Selma Vilhunen’s Hobbyhorse Revolution will kick start Malmö’s annual documentary film festival (September 21-26).

To celebrate Finnish cinema and creativity, as well as the country’s centenary of independence, Nordisk Panorama’s director Søren Poulsen and his team have put together a festive programme including a Sauna Cinema session, a Scream Along session with Petri Sirviö - conductor of the choir from the 2003 cult documentary Screaming Men - the screening of 12 Finnish animated short films, spanning 1962-2015, and a masterclass with visual artist Mika Taanila.

Festival attendees will also be invited to a special hobbyhorse jumping try out with leading ladies of Vilhunen’s documentary film. Hobbyhorse Revolution is one of 14 films vying for Nordisk Panorama’s €11,000 Best Documentary award.

Other competing films include Bobbi Jene, Death of a Child, I Called Him Morgan, Last Men in Aleppo and The War Show, all supported by Nordisk Film & TV Fond.  Among the 28 films vying for the €7,000 Best Nordic Short award are the Toronto and Annecy top winner The Burden by Niki Lindroth von Bahr, and Palme d’or nominated The Ceiling by Teppo Airaksinen.

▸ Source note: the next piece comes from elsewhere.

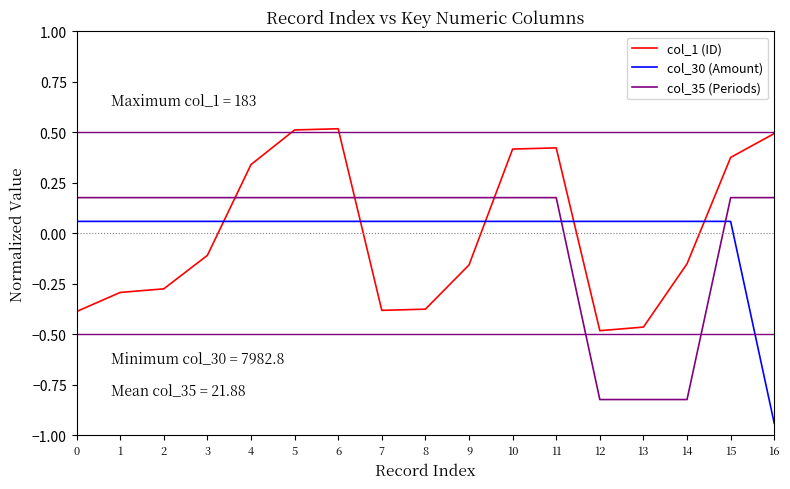

True or false: col_1 (ID) and col_30 (Amount) cross at least once.

True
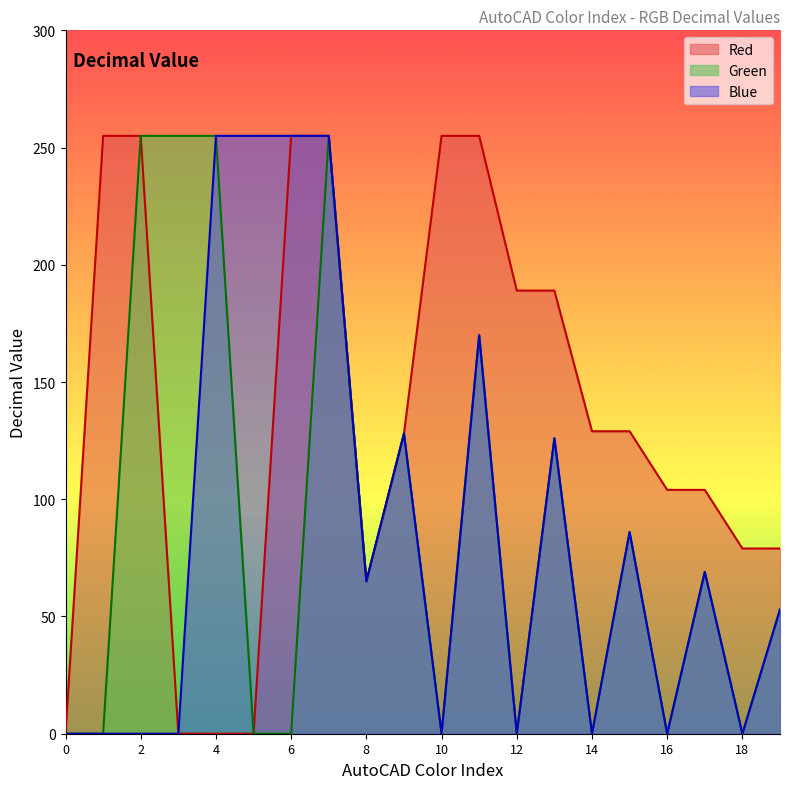

How many data points does each series have?

20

In the New Nordic Voices programme, competing films include Walk With Me by Anita Beikpour (2017 Nordic Talents Pitch prize winner), and Ouaga Girls by Theresa Traore Dahlberg, backed by the Fund.  The 55 titles in the three competition programmes were chosen among 562 film submissions. 

The parallel industry event Nordisk Panorama Forum is expecting more than 280 professionals who will watch 24 pitches by top filmmakers such as Eva Mulvad (Family on the Run), Magnus Gertten (With Love), Daniel Dencik (Sport’s Heart) or Mikala Krogh (Scandinavian Star), and another 20 projects will be pitched at individual meetings with decision makers, such as Jorgen Leth’s I Walk (Danish Documentary), Maiden on the Lake by Petteri Saario (Pohjola-filmi) and Yasir, Nadia and Abunori by David Aronowitsch and Ahmed Abdullahi (Story AB). 

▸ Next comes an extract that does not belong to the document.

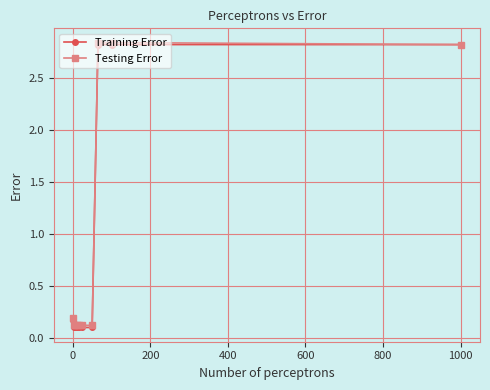

At how many categories does at least one series exceed 2?

3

More than 250 fresh Nordic films will screen at the Nordisk Panorama Market and six nearly finished films will be pitched as works in progress on September 24:

  • My Heart Belongs to Daddy by Sofia Haugan (Indie Film, Norway), 
  • The Distant Barking of Dogs by Simon Lereng Wilmont (Final Cut for Real, Denmark), 
  • Dacca and the Reindeer by Fridtjof Kjæreng (F(x) Produksjoner Norway), 
  • Entrepreneur by Virpi Suutari (Oktober Oy, Finland), 
  • The Fall of Aleppo by Nizam Najar (Fenris Film, Norway)
  • Kosovo on Trial by Caroline Troedsson (Auto-Images, Sweden). 

The dok.incubator workshop will present eight international projects that have undergone six months development and individual tutoring with international experts. Among the projects are Håvard Bustnes’s Golden Dawn Girls (NO/DE/FI) about the women inside Greece’s far-right nationalist party Golden Dawn, and Giants and the Morning After  by Malla Grapengiesser, Per Bifrost and Alexander Rynéus (SE/FI), about the struggle of a small rural community against overpowering urbanisation.